Extract -
::::::::::
The AE101 Corolla Levin, seen here in GT APEX form (with a non-stock under-bumper lip), was 168.3 inches (4,275 mm) long on a 97-inch (2,465mm) wheelbase. Overall width was 66.7 inches (1,695 mm), just under the limit for the cheaper “5-number” road tax bracket in Japan. The contemporary Sprinter Trueno, which now also had exposed headlights, looked much like the Levin, but was 0.4 inches (10mm) longer and had a different hood, no grille, and a horizontal air intake slot in the front bumper. (Photo: “levinleft” © 2007 Al/oversteerer; used with permission)
Performance-minded Toyota fans in other markets had reason to be disappointed. The AE101 Levin and Trueno GT and GT APEX were powered by the latest version of the 4A-GE engine, which featured a new 20-valve cylinder head with three intake and two exhaust valves per cylinder, supplemented by variable valve timing on the intake cam and a higher 10.5:1 compression ratio. The result was 160 PS JIS (118 kW), nearly as much as the previous GT-Z. The latest GT-Z’s supercharged 16-valve engine now had 170 PS (125 kW) thanks to a new exhaust system. The cheaper AE100 coupes, meanwhile, had the 5A-FE engine with 105 PS (77 kW) while a new 1600 SJ grade had the 4A-FE with 115 PS (85 kW).
Toyota’s early “silver-top” 4A-GE TWINCAM20 engine, seen here in an AE101 Levin GT APEX, had 160 PS JIS (118 kW) at 7,400 rpm and 119 lb-ft (162 N-m) of torque at 5,200 rpm. The 16-valve 4A-GZE in the GT-Z had only 10 PS (7 kW) more, but produced a more robust 152 lb-ft (206 N-m) of torque at 4,400 rpm. (Photo: “levinengine” © 2007 Al/oversteerer; used with permission)
::::::::::
Prompt 1 - In the Corolla Levin extract, what compression ratio did the 20-valve 4A-GE engine have?
::::::::::
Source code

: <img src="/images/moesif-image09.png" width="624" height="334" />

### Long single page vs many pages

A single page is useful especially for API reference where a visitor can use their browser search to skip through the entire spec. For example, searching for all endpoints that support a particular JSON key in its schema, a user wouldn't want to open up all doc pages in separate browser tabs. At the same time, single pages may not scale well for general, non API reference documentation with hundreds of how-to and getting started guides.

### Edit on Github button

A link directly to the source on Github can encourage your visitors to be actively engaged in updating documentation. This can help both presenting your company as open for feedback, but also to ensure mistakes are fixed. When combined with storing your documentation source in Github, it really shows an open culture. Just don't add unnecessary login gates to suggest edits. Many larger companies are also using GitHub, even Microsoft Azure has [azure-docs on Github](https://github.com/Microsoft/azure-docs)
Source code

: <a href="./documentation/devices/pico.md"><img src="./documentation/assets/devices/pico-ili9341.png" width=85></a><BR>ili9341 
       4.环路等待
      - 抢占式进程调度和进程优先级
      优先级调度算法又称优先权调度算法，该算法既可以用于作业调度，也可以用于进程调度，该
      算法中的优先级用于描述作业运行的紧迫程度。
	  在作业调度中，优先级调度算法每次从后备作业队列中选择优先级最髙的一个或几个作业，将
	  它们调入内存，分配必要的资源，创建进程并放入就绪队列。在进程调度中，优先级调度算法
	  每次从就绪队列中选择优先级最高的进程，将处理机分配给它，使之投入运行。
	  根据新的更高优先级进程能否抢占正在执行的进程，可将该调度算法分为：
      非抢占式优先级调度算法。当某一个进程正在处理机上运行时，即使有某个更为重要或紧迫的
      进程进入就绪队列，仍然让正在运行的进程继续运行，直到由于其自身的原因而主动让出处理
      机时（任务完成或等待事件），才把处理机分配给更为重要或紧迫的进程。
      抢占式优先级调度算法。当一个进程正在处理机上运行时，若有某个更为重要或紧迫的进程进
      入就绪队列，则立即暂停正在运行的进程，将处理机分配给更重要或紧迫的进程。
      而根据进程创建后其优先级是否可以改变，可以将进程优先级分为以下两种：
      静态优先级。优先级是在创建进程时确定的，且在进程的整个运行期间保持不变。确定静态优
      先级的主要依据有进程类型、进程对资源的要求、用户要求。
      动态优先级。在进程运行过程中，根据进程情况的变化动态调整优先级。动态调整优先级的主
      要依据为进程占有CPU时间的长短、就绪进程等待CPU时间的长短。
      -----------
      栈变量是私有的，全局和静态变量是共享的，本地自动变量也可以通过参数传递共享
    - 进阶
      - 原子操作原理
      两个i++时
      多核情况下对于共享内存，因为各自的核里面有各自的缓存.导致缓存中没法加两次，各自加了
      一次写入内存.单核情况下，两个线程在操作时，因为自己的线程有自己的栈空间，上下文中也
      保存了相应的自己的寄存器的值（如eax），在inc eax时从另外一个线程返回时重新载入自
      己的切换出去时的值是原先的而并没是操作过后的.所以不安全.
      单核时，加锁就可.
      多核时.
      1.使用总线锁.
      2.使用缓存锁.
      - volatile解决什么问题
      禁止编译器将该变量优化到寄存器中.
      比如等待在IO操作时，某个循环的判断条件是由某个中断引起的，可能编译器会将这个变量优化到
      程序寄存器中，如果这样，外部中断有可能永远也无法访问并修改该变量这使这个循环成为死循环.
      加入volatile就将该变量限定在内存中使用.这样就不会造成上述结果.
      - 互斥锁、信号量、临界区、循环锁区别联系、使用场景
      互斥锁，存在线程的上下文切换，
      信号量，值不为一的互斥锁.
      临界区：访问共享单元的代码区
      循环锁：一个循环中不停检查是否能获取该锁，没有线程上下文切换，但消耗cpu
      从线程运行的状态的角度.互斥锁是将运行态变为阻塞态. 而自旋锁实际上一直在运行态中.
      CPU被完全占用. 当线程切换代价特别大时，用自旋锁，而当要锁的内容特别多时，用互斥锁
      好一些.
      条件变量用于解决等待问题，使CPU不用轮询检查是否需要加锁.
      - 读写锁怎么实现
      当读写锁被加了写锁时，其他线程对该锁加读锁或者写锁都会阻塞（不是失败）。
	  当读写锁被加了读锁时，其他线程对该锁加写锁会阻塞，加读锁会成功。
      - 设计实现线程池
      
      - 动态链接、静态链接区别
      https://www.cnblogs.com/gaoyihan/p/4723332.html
::::::::::
Prompt 2 - Print the stretch of the entries from the line containing "- 动态链接、静态链接区别" through the end of the entries, including both ends.

Exercise answer 1 - 10.5:1

Exercise answer 2 -
      - 动态链接、静态链接区别
      https://www.cnblogs.com/gaoyihan/p/4723332.html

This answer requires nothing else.